» Recorded information:
-------
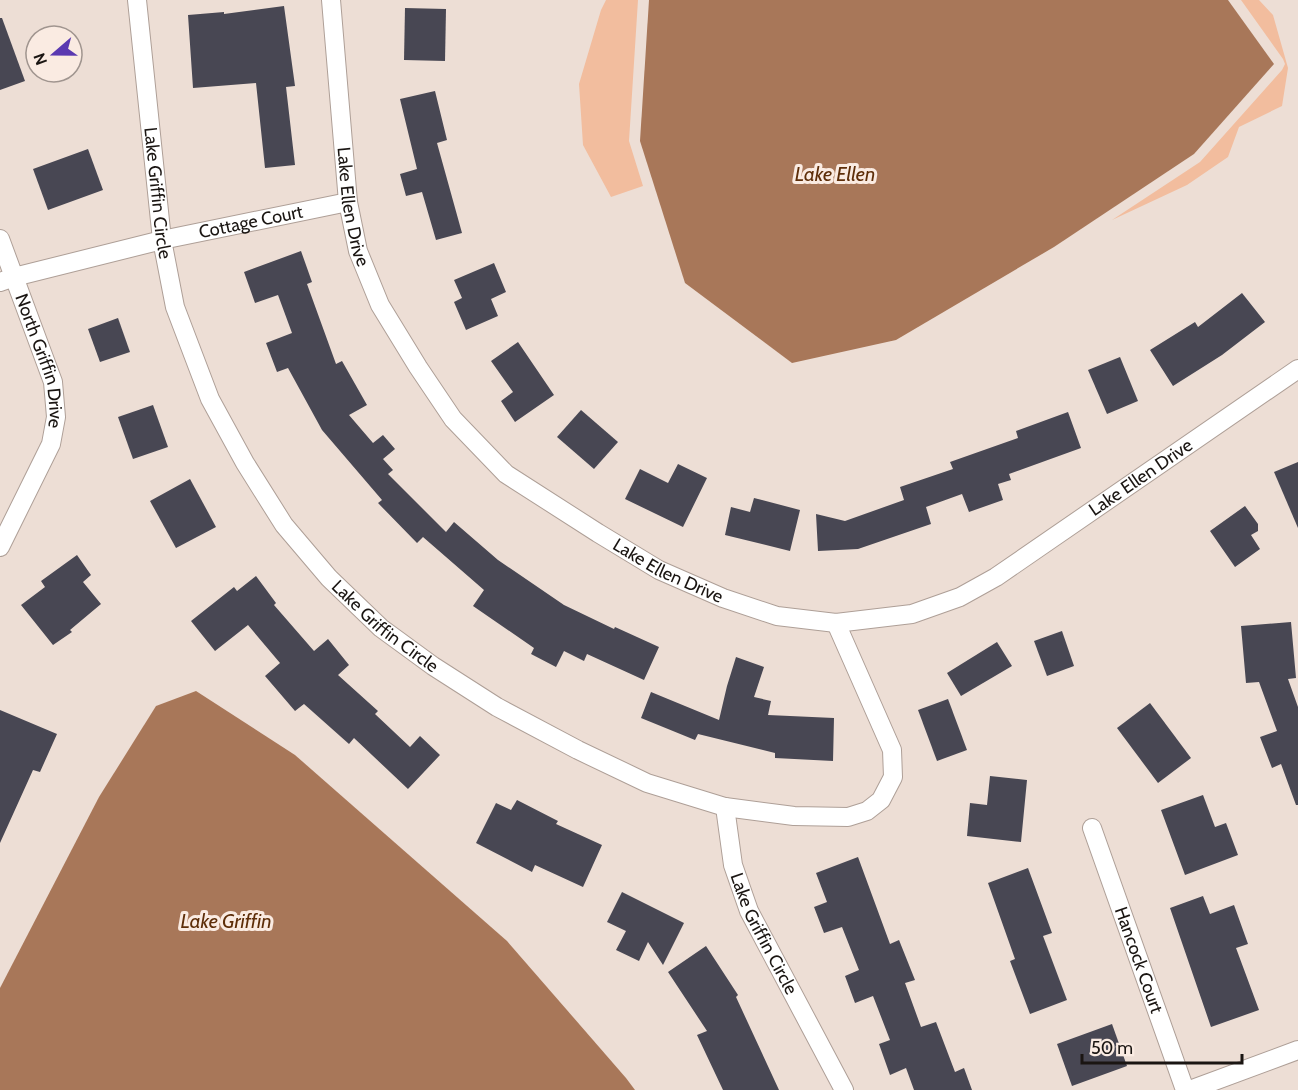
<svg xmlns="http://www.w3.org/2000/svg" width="1298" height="1090" viewBox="0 0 1298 1090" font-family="Cabin,sans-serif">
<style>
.green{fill:#f2bd9e}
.water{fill:#a87759}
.building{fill:#484753}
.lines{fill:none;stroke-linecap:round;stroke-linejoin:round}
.minor-casing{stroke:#ae9f97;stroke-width:20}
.minor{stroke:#fff;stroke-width:18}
.labels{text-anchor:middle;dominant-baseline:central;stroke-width:6;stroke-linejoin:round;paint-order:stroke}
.street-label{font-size:18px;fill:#1a1512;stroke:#faebe2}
.water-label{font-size:20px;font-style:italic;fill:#5e2e09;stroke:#faebe2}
</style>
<rect width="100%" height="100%" fill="#edded5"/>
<g class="green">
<polygon points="606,0 638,0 629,141 643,186 611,197 583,145 579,84 601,10"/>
<polygon points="1241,0 1259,0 1273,15 1288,68 1282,106 1239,127 1228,157 1187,185 1112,220 1200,162 1282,70 1285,64 1283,59"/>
</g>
<g class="water">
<polygon points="649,0 1228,0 1274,64 1194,154 1054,247 896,340 792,363 685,283 640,141"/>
<polygon points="196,691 295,755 507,941 626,1078 635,1090 0,1090 0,988 99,797 156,706"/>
</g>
<g class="building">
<polygon points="284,6 295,86 286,87 295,165 265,168 256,83 193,88 188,15 224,12 224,14"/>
<polygon points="405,8 446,9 445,61 404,60"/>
<polygon points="0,18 2,18 25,81 0,90"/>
<polygon points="435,91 447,140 437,143 462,233 436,240 422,192 406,196 400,174 417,169 400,99"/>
<polygon points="88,149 103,190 48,210 33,169"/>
<polygon points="301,251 312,282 307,284 336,364 342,361 367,405 349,415 373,443 383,435 395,449 383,459 393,470 388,474 446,532 454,522 498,560 564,605 614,629 615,627 659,647 644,680 587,654 584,661 564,651 556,667 531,654 534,648 473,606 484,590 423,537 417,543 378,503 382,500 322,430 288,368 277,372 266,343 292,333 278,295 255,303 244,272"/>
<polygon points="494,263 506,292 491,299 498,316 466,330 454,302 462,298 454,280"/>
<polygon points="1242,293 1265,322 1222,355 1173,386 1150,350 1195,322 1198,327"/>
<polygon points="118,318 130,352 100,362 88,329"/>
<polygon points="518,342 554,395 515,422 501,401 513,392 491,361"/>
<polygon points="1120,357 1138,401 1107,414 1088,370"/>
<polygon points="153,405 168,447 133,459 118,417"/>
<polygon points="581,410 618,442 594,469 557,437"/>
<polygon points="1068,412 1081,448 1009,474 1011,480 998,484 1003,500 969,512 962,494 926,507 931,524 858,549 818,551 816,514 845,521 904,500 900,487 953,469 950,462 1018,438 1016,431"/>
<polygon points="1298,462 1298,528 1274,472"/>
<polygon points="678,464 707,478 683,527 625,499 640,469 668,483"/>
<polygon points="190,479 216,527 176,548 150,501"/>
<polygon points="754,498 800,510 790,551 725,535 731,507 750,512"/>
<polygon points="1245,506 1258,524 1258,531 1251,535 1260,549 1235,567 1210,531"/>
<polygon points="77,555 91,575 83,582 101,604 70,630 72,632 53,645 21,605 45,587 41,581"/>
<polygon points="256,576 276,603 274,605 314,651 328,639 349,665 338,675 378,711 375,714 410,747 420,736 440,755 408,789 354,738 349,744 304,704 295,711 265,676 280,663 248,625 215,651 191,621 234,587 237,591"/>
<polygon points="1291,622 1296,678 1288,679 1298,707 1298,805 1296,805 1281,764 1272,768 1260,737 1277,731 1259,682 1246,683 1241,626"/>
<polygon points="1062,631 1074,666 1047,676 1034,641"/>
<polygon points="997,642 1012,666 961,696 947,673"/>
<polygon points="736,657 764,667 754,697 771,701 768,715 834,718 833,761 775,758 775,753 698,734 695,740 641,718 651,692 719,720 727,686"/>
<polygon points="948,699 967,750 937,761 918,710"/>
<polygon points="1150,703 1191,758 1158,783 1117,728"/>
<polygon points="0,710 57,734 40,772 33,770 0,843"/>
<polygon points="990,776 1027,780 1021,842 967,836 970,803 987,805"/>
<polygon points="1203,795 1215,827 1226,823 1238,855 1185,875 1161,810"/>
<polygon points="517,800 558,821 556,824 602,845 583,887 535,865 532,872 476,843 496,803 511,810"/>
<polygon points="858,857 890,944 899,940 915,980 905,983 921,1027 936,1022 955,1072 964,1068 972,1090 914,1090 906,1068 890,1075 879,1044 890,1040 873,996 855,1003 845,976 859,970 842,927 824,933 814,907 827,902 816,873"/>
<polygon points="1028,868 1052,933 1043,936 1067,1000 1030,1014 1010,961 1015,959 988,883"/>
<polygon points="622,892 684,923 663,965 648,942 639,961 616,950 626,931 607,922"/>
<polygon points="1203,896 1210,914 1234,905 1248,944 1236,948 1259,1010 1211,1027 1170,908"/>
<polygon points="706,946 738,995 736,997 779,1090 723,1090 697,1035 707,1031 668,972"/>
<polygon points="1112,1024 1127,1066 1072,1086 1057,1044"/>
</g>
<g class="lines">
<g class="minor-casing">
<g id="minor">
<path id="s1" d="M137,0L162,240L175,307L210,399L245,463L284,525L329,578L381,628L433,666L497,707L578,750L647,783L725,807L794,816L848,817L867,811L881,800L893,777L892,750L836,623"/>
<path id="s2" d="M331,0L348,202L358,251L380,305L418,367L453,419L506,474L598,533L659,570L723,598L777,616L836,623L912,614L960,597L996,577L1298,369"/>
<path id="s3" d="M0,239L53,382L56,417L51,444L0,547"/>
<path id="s4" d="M0,282L14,277L162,240L348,202"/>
<path id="s5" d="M725,807L733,865L749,911L844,1090"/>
<path id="s6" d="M1092,828L1185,1090"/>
<polyline points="1190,1090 1298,1050"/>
</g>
</g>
<use href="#minor" class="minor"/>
</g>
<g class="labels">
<g class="street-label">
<text stroke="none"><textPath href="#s1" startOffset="194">Lake Griffin Circle</textPath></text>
<text stroke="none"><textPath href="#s2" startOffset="208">Lake Ellen Drive</textPath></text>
<text stroke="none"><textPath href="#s4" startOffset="258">Cottage Court</textPath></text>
<text stroke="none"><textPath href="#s3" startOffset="129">North Griffin Drive</textPath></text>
<text stroke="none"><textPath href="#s2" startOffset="1234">Lake Ellen Drive</textPath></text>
<text stroke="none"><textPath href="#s2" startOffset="712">Lake Ellen Drive</textPath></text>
<text stroke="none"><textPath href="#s1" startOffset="698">Lake Griffin Circle</textPath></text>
<text stroke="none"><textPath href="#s5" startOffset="134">Lake Griffin Circle</textPath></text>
<text stroke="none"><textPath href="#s6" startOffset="140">Hancock Court</textPath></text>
</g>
<g class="water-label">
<text x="835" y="174">Lake Ellen</text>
<text x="226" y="921">Lake Griffin</text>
</g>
</g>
<g transform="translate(54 54) rotate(250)"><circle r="28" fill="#faebe2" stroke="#a0958f" stroke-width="1.5"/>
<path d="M0-4.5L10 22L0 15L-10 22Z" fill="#5a39b1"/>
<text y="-9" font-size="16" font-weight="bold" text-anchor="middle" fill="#1a1512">N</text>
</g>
<path d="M1082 1054v9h160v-9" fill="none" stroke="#1a1512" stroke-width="3"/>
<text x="1091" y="1054" font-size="18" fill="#1a1512" stroke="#faebe2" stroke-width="4.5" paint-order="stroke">50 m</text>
</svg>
-------
» Instructions for the task:
Using the entries, return every line where the word "lines" can be found.

» Response for this exercise:
.lines{fill:none;stroke-linecap:round;stroke-linejoin:round}
<g class="lines">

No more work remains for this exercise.